More than 680,000 African-Americans relocated to the South from 1995 to 2000 to work in the new manufacturing plants, open their own businesses or pursue other professional opportunities. For musician and poet Sharrif Simmons it was the lower cost of living and a better quality of life for his 10-year-old son.

“Having access to more room, to just kind of breath and enjoy nature a lot more!”

Simmons himself grew up in Ethiopia and New York City. His aunts owned Harlem’s renowned Liberation Bookstore. When he announced to friends and family last year that he was moving to Birmingham, they balked because of the city’s history of racial unrest.

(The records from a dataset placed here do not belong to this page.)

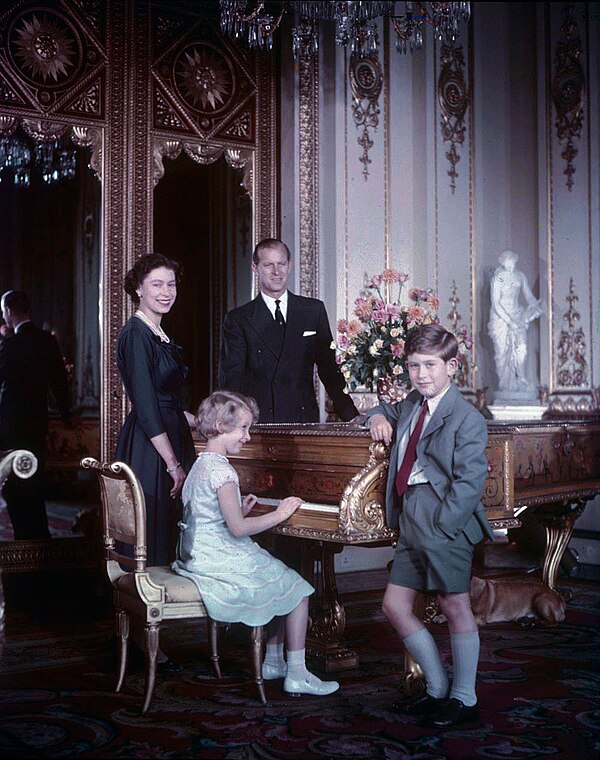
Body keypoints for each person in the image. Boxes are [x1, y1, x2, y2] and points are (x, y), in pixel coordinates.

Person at [366, 323, 494, 729]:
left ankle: (465, 698)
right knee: (394, 605)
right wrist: (374, 417)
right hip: (410, 517)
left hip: (444, 518)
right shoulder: (411, 404)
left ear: (452, 367)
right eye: (414, 366)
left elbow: (470, 481)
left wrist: (444, 525)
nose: (421, 374)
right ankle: (437, 688)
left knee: (454, 605)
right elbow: (383, 410)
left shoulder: (466, 417)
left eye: (430, 365)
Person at [172, 390, 340, 697]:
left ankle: (274, 662)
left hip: (198, 553)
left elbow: (208, 514)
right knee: (299, 590)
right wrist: (280, 513)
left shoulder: (200, 464)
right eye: (243, 428)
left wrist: (241, 507)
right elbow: (237, 529)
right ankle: (298, 674)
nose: (248, 436)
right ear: (222, 427)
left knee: (279, 581)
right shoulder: (223, 471)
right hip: (218, 558)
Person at [218, 238, 359, 423]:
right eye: (268, 265)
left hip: (303, 419)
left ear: (289, 265)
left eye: (281, 264)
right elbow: (232, 380)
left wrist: (351, 415)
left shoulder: (312, 310)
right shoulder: (238, 319)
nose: (276, 272)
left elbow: (329, 369)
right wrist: (233, 424)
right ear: (255, 268)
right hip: (259, 422)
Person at [115, 253, 196, 567]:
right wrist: (173, 464)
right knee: (154, 530)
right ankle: (151, 607)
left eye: (171, 284)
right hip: (152, 447)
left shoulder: (157, 333)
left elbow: (166, 398)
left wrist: (197, 420)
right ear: (139, 288)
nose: (166, 292)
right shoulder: (137, 333)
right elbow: (147, 406)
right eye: (157, 284)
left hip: (168, 434)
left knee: (171, 527)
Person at [0, 290, 71, 540]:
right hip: (37, 424)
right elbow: (61, 384)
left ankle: (25, 543)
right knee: (33, 484)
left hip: (11, 428)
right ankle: (39, 541)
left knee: (16, 488)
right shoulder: (46, 341)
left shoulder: (10, 344)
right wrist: (68, 417)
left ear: (8, 311)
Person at [488, 250, 542, 394]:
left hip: (517, 315)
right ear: (503, 262)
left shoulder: (520, 276)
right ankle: (505, 385)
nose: (511, 263)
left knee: (521, 348)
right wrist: (508, 320)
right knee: (502, 353)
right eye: (508, 261)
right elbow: (495, 303)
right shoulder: (498, 278)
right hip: (500, 319)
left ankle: (521, 378)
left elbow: (528, 295)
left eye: (513, 260)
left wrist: (534, 305)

“But, you know we’re 30, 40 years away from that now. And things are much more surprisingly progressive than certainly a lot of people know in this country. You know it’s as dangerous in New York as it is here. You know I’ve had my fair share of police harassment in New York City, unjustly, completely singled out, complete victim of profiling in a predominately black neighbhorhood. I’ve found that coming here and experiencing it, there?s definitely less tension around personal safety.”/p>

But tension is rising around the migration of African-Americans back to their ancestral homesteads in the south. Most southerners agree that blacks are part of the rich cultural history of the south and deserve their equal place in civic affairs. But there’s growing concern that some elements of the “Old South” are resurfacing at a time when support for affirmative action is weakening nationwide and public schools continue to re-segregate. Marlene Rikard is a history professor at Samford University.

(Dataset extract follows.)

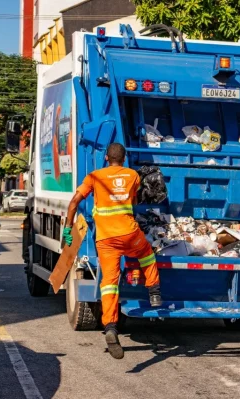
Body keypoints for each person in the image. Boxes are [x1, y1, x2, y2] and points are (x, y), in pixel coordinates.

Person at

“I think there is that backlash. The south is changing rapidly and southerners often feel challenged or threatened by rapid change.”

And there’s tension within the black community itself, says Rikard’s colleague Jonathan Bass. Bass works with several inner-city African American church groups in Birmingham who feel they’ve been ignored by newly relocated middle class blacks.

“A lot of these african americans feel like they’re returning to the land of their ancestors, but they’re not really willing to return to the life of their ancestors, which was an impoverished class of people, perpetually impoverished, that they were an underclass of Southern society, politically, economically.”

But, as more African-Americans move south, their political force is being felt. Several major southern cities have black mayors and southern states shape presidential politics because, as Samford political scientist Randolph Horn says, it’s hard to win the White House without winning the south.

“It’s mathematically possible, but it’s difficult — so for republicans to win they need to hold the south and for democrats to win they need to break the south.”

How likely is that? There are two competing theories, says Birmingham Southern College political scientist Natalie Davis.

“More minorities attracted to cities, more people being better educated, more women working outside the home and all of that kind of works together and creates a synergy for democrats.”

Davis says the counterview is that rather than seeing the growth of what are called ideopolises — creative places where democrats thrive — the south may see more micro-polises.

“These are areas that are somewhat outside of cities, where a major organization, let’s say a FedEx or UPS locates, creates a kind of community of its own — very much attached to community, to church.. and that bodes well for republicans.”

Politics aside — better jobs, safer neighborhoods and warmer weather seem the trifecta for those betting on whether cities like Atlanta, Memphis, and Birmingham continue to see a steady migration of black, white, brown and other.